*Raw data:*
####

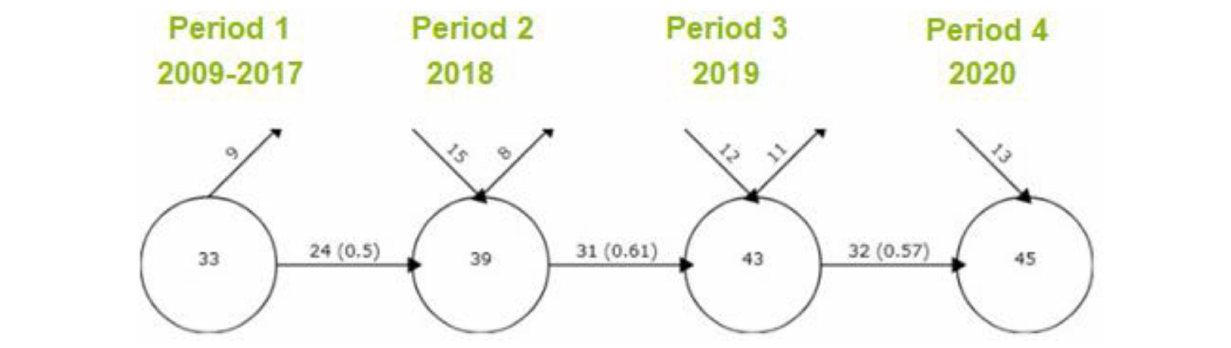
words were included in the research of the topic, totaling of 45 keywords. The difference between the number of keywords between the first and the last periods is relatively low but can be justified by the scarce research on the topic. These results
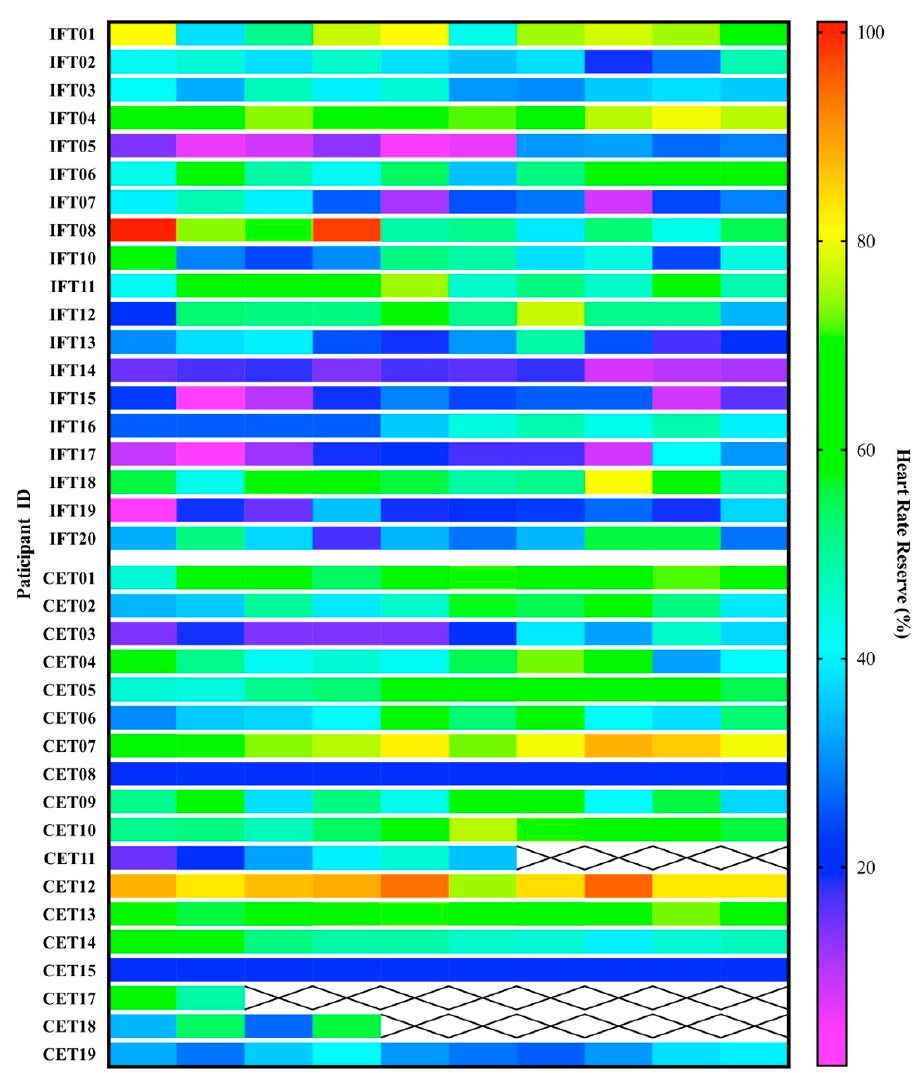
Figure 2. Dose analysis. Heatmap displaying participant’s average heart rate during each week of aerobic exercise training. The graph’s top and bottom halves are separated for intermittent functional training (IFT) and constant-load ergometer training groups (CET), respectively. Dark blue and purple cells indicate workloads below the moderate-intensity aerobic exercise threshold (i.e., <40% HRR).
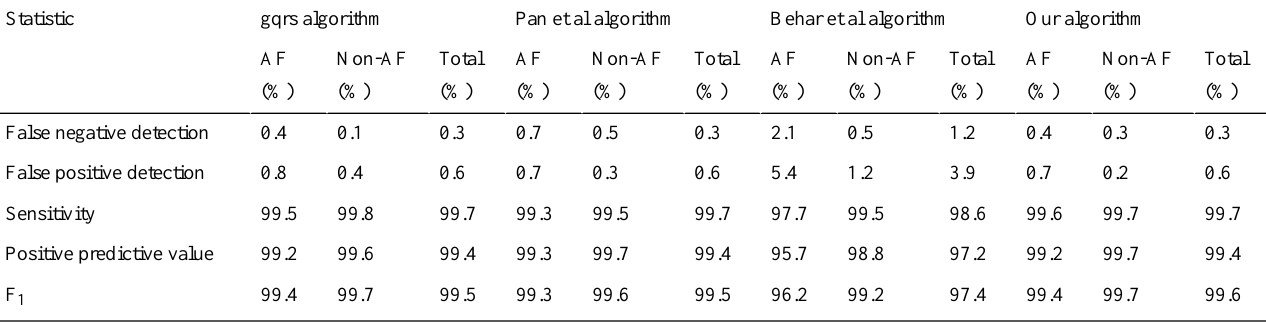
Table 1. Mean statistics for the tested algorithm’s performance detecting R peaks in atrial fibrillation (AF), non-AF, and the total strips in the MIT-BIH Arrhythmia Database.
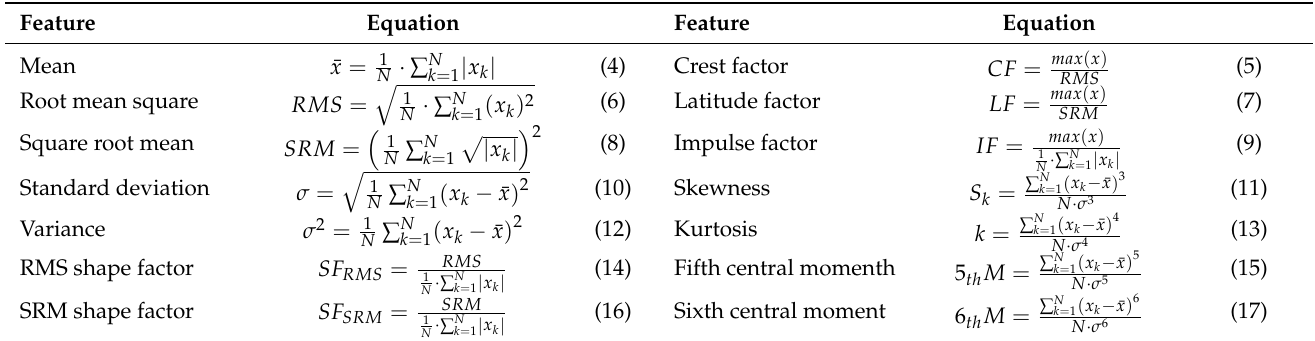
Table 1. Statistical time-domain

####

*Your goal:*
Return the data exactly. Pictures stay out.

*Solution to the problem:*
words were included in the research of the topic, totaling of 45 keywords. The difference between the number of keywords between the first and the last periods is relatively low but can be justified by the scarce research on the topic. These results
Figure 2. Dose analysis. Heatmap displaying participant’s average heart rate during each week of aerobic exercise training. The graph’s top and bottom halves are separated for intermittent functional training (IFT) and constant-load ergometer training groups (CET), respectively. Dark blue and purple cells indicate workloads below the moderate-intensity aerobic exercise threshold (i.e., <40% HRR).
Table 1. Mean statistics for the tested algorithm’s performance detecting R peaks in atrial fibrillation (AF), non-AF, and the total strips in the MIT-BIH Arrhythmia Database.
Table 1. Statistical time-domain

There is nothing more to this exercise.